Look for the line that has "政执法领域的重点、难点和焦点问题，充分" in the material below; please repeat it and every line after it, exactly, up to and including the line that has "风险低：减少存货过时或贬值的风险，尤其在技术或时", and nothing else.

*** Opening Dataset records ***

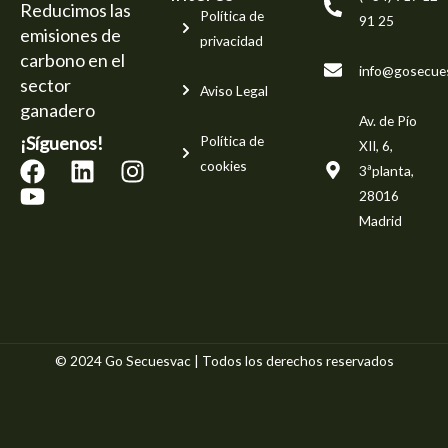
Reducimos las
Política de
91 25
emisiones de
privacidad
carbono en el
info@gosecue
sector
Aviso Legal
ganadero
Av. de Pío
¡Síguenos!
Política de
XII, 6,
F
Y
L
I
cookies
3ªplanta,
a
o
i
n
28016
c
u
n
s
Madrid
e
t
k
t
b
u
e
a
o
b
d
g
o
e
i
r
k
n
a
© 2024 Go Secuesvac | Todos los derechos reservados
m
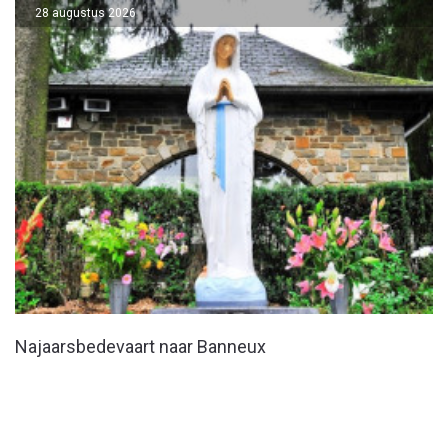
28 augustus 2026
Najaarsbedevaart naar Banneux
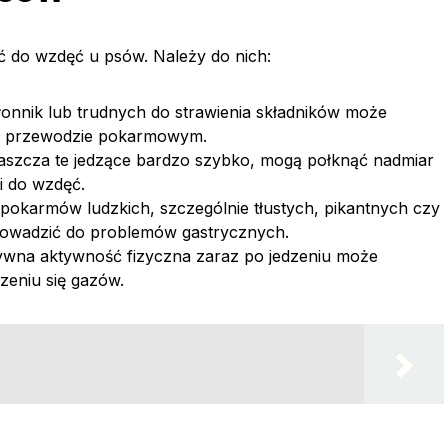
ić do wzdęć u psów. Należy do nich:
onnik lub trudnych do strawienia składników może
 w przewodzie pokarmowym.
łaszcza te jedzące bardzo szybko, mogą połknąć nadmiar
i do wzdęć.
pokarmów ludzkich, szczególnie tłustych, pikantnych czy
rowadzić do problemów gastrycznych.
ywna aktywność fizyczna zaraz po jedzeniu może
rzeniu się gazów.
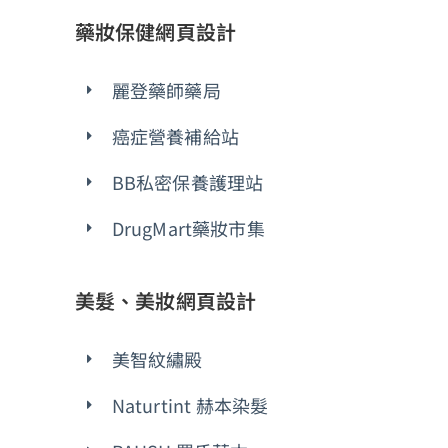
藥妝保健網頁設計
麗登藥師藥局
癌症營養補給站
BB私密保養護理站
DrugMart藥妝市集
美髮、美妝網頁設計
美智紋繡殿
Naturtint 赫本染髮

*** Closing Dataset records ***
*** Opening Dataset records ***

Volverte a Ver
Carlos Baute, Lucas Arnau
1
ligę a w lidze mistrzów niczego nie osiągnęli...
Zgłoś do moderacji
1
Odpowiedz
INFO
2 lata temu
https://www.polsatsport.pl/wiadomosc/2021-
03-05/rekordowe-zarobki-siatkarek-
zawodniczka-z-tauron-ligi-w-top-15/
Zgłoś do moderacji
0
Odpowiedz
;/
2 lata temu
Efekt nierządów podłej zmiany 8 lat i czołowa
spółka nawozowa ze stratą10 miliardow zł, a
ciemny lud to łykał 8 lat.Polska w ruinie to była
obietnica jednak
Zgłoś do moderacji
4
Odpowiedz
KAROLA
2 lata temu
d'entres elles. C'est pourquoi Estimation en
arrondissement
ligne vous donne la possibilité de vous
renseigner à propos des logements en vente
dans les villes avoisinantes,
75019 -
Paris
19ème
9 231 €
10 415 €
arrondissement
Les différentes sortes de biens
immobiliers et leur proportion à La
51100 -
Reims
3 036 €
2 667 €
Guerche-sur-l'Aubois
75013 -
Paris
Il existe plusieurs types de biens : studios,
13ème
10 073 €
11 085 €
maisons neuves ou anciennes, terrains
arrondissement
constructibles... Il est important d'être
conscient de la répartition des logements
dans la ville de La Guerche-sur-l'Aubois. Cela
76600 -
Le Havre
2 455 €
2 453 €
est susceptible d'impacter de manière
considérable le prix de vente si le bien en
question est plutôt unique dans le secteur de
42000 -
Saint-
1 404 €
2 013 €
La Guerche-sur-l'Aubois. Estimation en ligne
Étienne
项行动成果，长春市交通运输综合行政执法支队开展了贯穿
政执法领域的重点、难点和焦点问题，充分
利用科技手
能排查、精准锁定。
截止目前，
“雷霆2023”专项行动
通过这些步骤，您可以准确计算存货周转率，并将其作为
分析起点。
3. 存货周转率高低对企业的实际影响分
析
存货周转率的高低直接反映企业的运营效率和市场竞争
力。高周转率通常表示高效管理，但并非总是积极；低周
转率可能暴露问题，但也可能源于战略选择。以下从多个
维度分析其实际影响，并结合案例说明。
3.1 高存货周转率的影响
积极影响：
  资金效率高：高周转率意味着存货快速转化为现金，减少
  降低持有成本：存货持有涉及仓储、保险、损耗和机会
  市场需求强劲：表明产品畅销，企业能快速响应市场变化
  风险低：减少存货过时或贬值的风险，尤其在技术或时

*** Closing Dataset records ***
*** Opening Dataset records ***

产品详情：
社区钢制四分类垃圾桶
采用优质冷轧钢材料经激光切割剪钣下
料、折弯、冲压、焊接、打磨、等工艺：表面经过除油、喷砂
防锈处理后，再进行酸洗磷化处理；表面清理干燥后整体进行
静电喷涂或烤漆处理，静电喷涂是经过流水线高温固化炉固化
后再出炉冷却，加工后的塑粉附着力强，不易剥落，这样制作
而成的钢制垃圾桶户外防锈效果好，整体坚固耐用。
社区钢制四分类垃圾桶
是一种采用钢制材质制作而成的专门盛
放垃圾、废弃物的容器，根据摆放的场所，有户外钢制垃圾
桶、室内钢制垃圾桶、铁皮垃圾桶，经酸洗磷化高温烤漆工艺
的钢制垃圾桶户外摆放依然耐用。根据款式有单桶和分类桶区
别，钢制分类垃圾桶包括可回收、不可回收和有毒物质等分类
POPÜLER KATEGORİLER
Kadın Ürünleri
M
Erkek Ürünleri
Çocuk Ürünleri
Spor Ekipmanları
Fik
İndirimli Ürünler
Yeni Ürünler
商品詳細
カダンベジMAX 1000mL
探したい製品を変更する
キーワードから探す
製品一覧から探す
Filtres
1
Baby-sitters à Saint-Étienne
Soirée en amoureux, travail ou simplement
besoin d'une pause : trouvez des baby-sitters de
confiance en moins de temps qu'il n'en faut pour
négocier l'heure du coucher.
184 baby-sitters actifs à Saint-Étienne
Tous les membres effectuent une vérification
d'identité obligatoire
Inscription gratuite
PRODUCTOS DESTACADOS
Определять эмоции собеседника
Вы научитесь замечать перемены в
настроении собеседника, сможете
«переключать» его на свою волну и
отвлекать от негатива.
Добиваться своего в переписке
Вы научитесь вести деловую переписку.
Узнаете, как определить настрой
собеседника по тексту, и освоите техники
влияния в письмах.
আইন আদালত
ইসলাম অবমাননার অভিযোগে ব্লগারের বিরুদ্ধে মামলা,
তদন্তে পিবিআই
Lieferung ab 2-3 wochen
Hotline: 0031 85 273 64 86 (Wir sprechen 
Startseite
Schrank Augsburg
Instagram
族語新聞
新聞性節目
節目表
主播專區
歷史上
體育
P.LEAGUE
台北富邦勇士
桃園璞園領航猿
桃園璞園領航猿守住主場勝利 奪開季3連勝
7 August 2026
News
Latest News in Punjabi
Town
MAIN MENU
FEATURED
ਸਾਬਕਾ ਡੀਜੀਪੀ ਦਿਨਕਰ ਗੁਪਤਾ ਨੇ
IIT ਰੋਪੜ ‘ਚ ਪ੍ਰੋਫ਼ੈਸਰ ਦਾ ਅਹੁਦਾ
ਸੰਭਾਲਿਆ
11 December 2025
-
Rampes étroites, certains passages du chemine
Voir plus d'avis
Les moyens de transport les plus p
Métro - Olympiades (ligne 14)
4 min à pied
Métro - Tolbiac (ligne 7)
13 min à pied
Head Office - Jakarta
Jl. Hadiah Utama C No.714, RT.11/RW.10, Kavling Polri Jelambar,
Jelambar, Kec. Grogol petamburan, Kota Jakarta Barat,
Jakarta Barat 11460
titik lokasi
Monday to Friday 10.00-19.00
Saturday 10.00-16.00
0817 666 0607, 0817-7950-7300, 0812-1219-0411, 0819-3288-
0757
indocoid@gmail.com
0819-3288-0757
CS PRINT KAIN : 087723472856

*** Closing Dataset records ***

▶ Task result
政执法领域的重点、难点和焦点问题，充分
利用科技手
能排查、精准锁定。
截止目前，
“雷霆2023”专项行动
通过这些步骤，您可以准确计算存货周转率，并将其作为
分析起点。
3. 存货周转率高低对企业的实际影响分
析
存货周转率的高低直接反映企业的运营效率和市场竞争
力。高周转率通常表示高效管理，但并非总是积极；低周
转率可能暴露问题，但也可能源于战略选择。以下从多个
维度分析其实际影响，并结合案例说明。
3.1 高存货周转率的影响
积极影响：
  资金效率高：高周转率意味着存货快速转化为现金，减少
  降低持有成本：存货持有涉及仓储、保险、损耗和机会
  市场需求强劲：表明产品畅销，企业能快速响应市场变化
  风险低：减少存货过时或贬值的风险，尤其在技术或时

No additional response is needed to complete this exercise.